== WHAT YOU HAVE TO DO ==
The word "none" occurs in some lines of the data. Return each such line.

== DATA TO EXAMINE ==
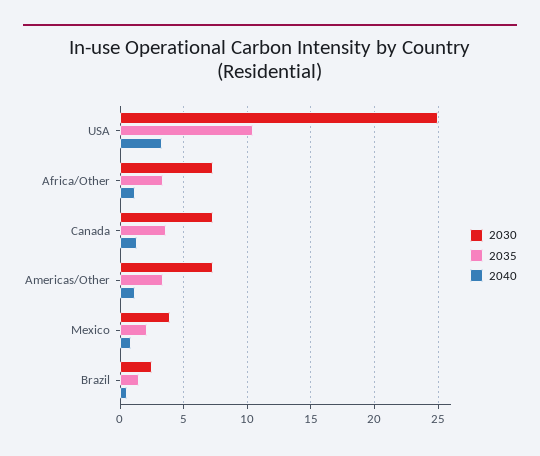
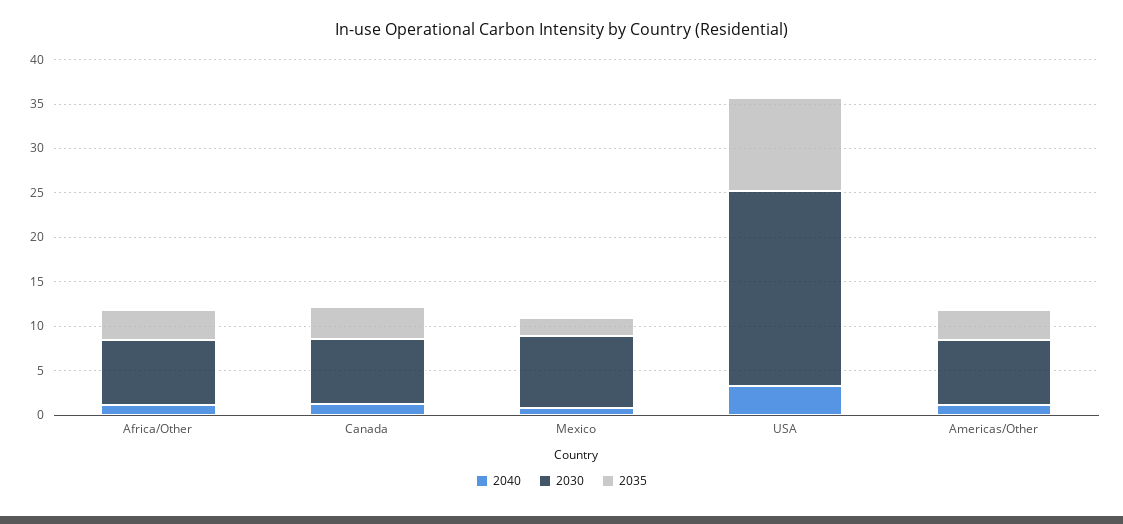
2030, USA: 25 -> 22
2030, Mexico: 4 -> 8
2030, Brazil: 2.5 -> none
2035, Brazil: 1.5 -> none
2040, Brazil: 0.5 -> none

==

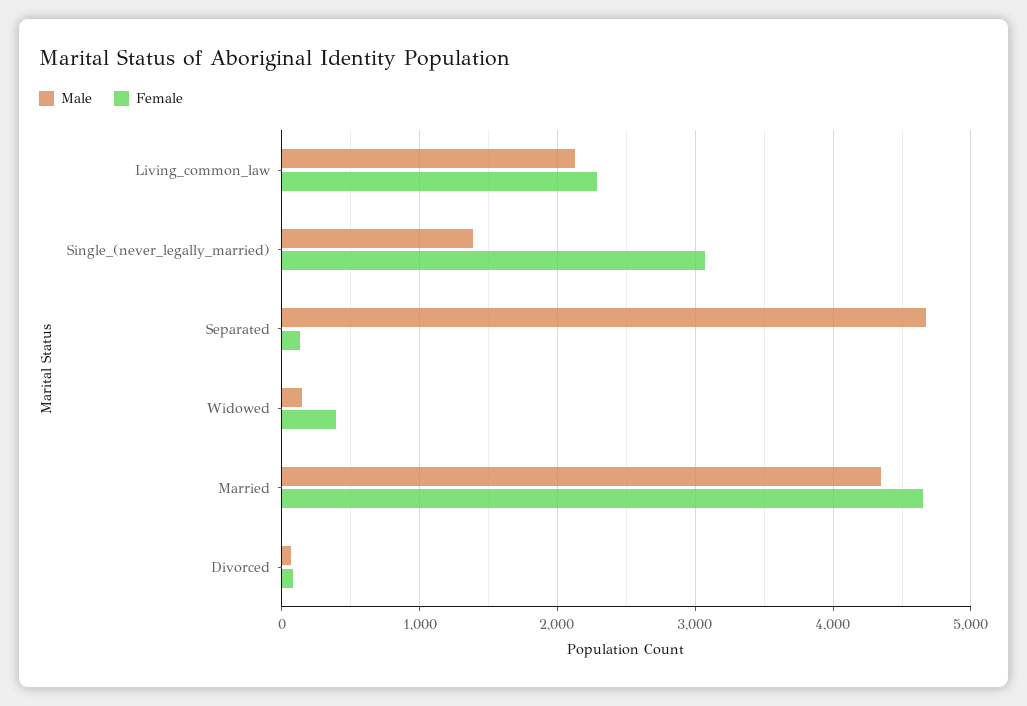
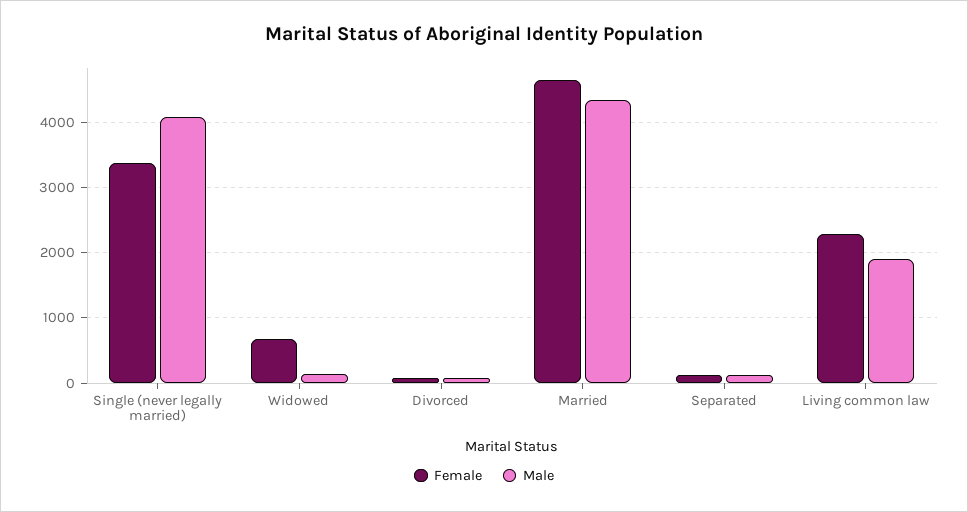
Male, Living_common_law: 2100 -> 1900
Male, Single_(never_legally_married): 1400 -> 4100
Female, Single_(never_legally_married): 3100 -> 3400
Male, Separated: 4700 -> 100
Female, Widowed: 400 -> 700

== RESULT OF THE EXERCISE ==
2030, Brazil: 2.5 -> none
2035, Brazil: 1.5 -> none
2040, Brazil: 0.5 -> none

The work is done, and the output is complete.